Anders Behring Breivik, jugé pour la mort de 77 personnes l'an dernier en Norvège, a affirmé jeudi qu'il ne ferait pas appel s'il était reconnu pénalement responsable, comme il le souhaite, même si cela lui promet une lourde peine de prison.

«Il n'y a absolument aucune raison de faire appel si je suis déclaré responsable», a déclaré l'extrémiste de droite devant le tribunal d'Oslo.

Breivik, qui se veut un croisé luttant contre «l'invasion musulmane» et le multiculturalisme en Europe, tient à être reconnu sain d'esprit pour ne pas voir son idéologie invalidée par un diagnostic de démence.

Au 24e jour d'un procès qui, de son propre aveu, devait servir de tribune idéologique, l'accusé a estimé qu'il avait réussi à suffisamment diffuser ses idées.

«Mes commentaires n'ont pas été retransmis à la télévision, mais au moins, leur retranscription a été diffusée», a-t-il dit.

La santé mentale de Breivik, qui reconnaît les faits reprochés, mais refuse de plaider coupable, est au coeur de son procès.

L'extrémiste de 33 ans a été déclaré psychotique et donc pénalement irresponsable par une première expertise psychiatrique officielle l'an dernier, mais celle-ci a ensuite été infirmée par une contre-expertise qui a conclu qu'il était suffisamment sain d'esprit pour pouvoir répondre de ses actes.

Le 22 juillet, Breivik avait tué 69 personnes, des adolescents pour la plupart, en ouvrant le feu sur des jeunes travaillistes réunis en camp d'été sur l'île d'Utoya.
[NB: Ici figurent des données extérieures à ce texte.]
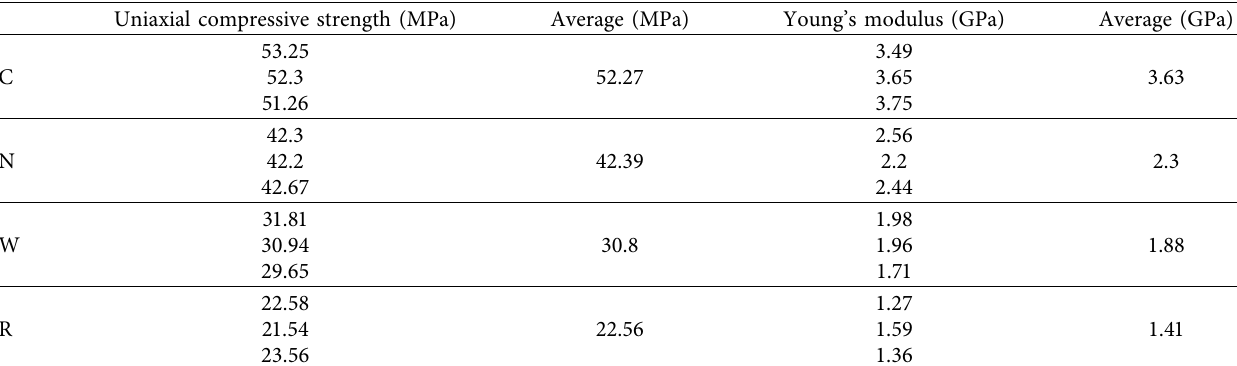
Table 3: Uniaxial compressive strength and Young’s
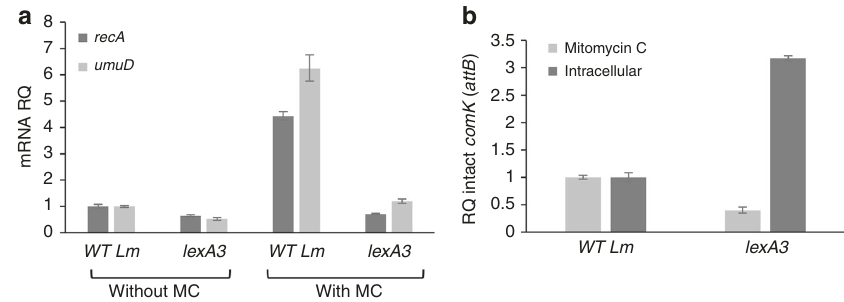
Fig. 5 The role of the SOS response in MpaR activation. a qRT-PCR transcription analysis of SOS response representative genes ( recA and umuD ) in WT bacteria and bacteria harboring lexA3 mutation, with and without MC treatment at 30 ˚ C. Transcription levels are presented as relative quantity (RQ), relative to their levels in untreated WT bacteria. The data represents three independent experiments. Error bars indicate a 95% con fi dence interval. b qRT- PCR transcription analysis of intact comK gene ( attB site) in WT bacteria and bacteria harboring the lexA3 mutation upon MC treatment or during intracellular growth in macrophages (6 h post infection). attB levels are presented as relative quantity (RQ), relative to their levels in WT bacteria. The data represents three independent experiments. Error bars indicate a 95% con fi dence interval. Source data are provided as a Source Data fi le.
Il en avait auparavant tué huit autres à Oslo en posant une bombe près du siège du gouvernement norvégien.

In fine, il reviendra aux cinq juges de se prononcer sur sa santé mentale dans leur verdict attendu en juillet.

Pour prendre leur décision, ils pourront s'appuyer sur les explications des auteurs des évaluations officielles, appelés à témoigner à la mi-juin, mais aussi d'autres spécialistes en psychiatrie.

«La question d'un appel ou non repose donc dans les mains des juges», a ajouté Breivik jeudi, dans une invitation implicite à la Cour pour qu'elle le déclare sain d'esprit.

Lors d'une brève intervention, il s'est expliqué sur son absence apparente de réaction en entendant les témoignages souvent poignants des survivants de la tuerie d'Utoya.

«Il a été dit que je ne montre aucune émotion au tribunal, mais il convient de noter que j'utilise beaucoup d'énergie pour cela», a précisé l'extrémiste, affirmant qu'il était en réalité «presque mentalement blessé» par ces témoignages.

Au début du procès, Breivik avait expliqué qu'il s'était longuement entraîné à maîtriser ses émotions en vue de perpétrer ses attaques «atroces, mais nécessaires» et de pouvoir s'en expliquer sans «s'effondrer mentalement».

S'il est reconnu pénalement irresponsable, il risque l'internement psychiatrique à vie. Responsable, il encourt 21 ans de prison, une peine qui pourrait être prolongée aussi longtemps qu'il sera jugé dangereux.

Son avocat Geir Lippestad a confirmé que son client lui avait dit ne pas vouloir faire appel, mais a laissé planer quelques doutes.

«C'est effectivement ce qu'il dit», a déclaré Me Lippestad à l'AFP. «Mais il faut encore voir si c'est bien ce qu'il fera», a-t-il ajouté.

Ce rebondissement survient alors que la qualité des deux expertises psychiatriques officielles fait débat.

La première, qui avait conclu en novembre 2011 que Breivik souffrait de «schizophrénie paranoïde», avait été validée sans problème par une commission médico-légale chargée de contrôler la qualité des expertises psychiatriques judiciaires.

Mais ses conclusions avaient provoqué un tollé, forçant la justice à ordonner une contre-expertise.

Celle-ci a conclu en avril que Breivik ne présentait aucun signe de psychose, mais la commission médico-légale a émis un avis très ambigu sur sa qualité.

Jeudi, le tribunal d'Oslo a donc officiellement demandé à cette même commission de clarifier sa position avant le 1er juin.